- _Supplied records_

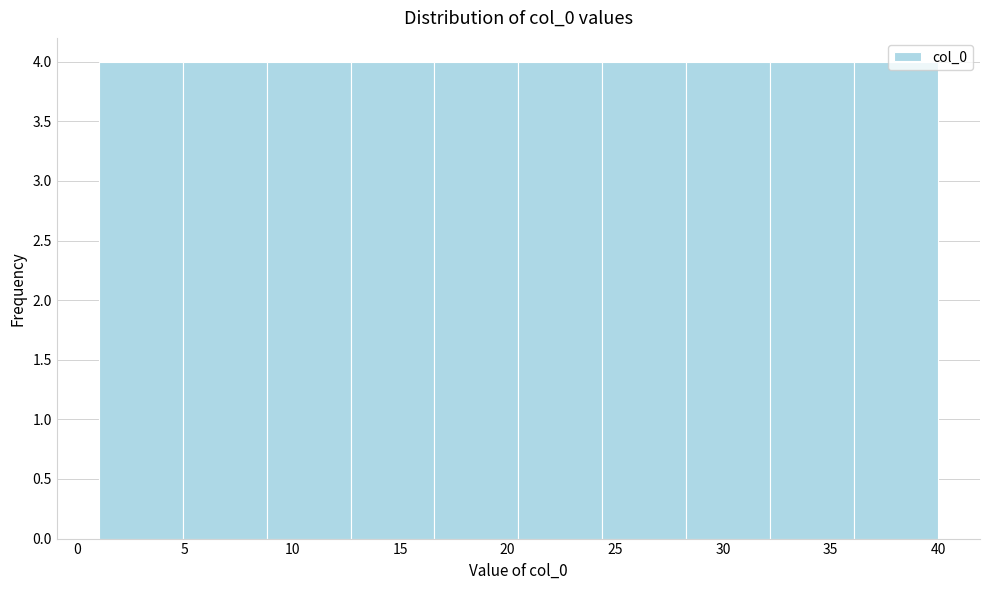

Reading left to right, list every bar in this chart as the range it spans on the x-axis followed by its height. Neither the bar edges nor the heights are printed on the chart, so give them approximately, as read against the axes.

1.0 to 4.9: 4
4.9 to 8.8: 4
8.8 to 12.7: 4
12.7 to 16.6: 4
16.6 to 20.5: 4
20.5 to 24.4: 4
24.4 to 28.3: 4
28.3 to 32.2: 4
32.2 to 36.1: 4
36.1 to 40.0: 4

- _Task prompt_
Can you reproduce the records above word for word, omitting the pictures?

- _Answer_
Reading left to right, list every bar in this chart as the range it spans on the x-axis followed by its height. Neither the bar edges nor the heights are printed on the chart, so give them approximately, as read against the axes.

1.0 to 4.9: 4
4.9 to 8.8: 4
8.8 to 12.7: 4
12.7 to 16.6: 4
16.6 to 20.5: 4
20.5 to 24.4: 4
24.4 to 28.3: 4
28.3 to 32.2: 4
32.2 to 36.1: 4
36.1 to 40.0: 4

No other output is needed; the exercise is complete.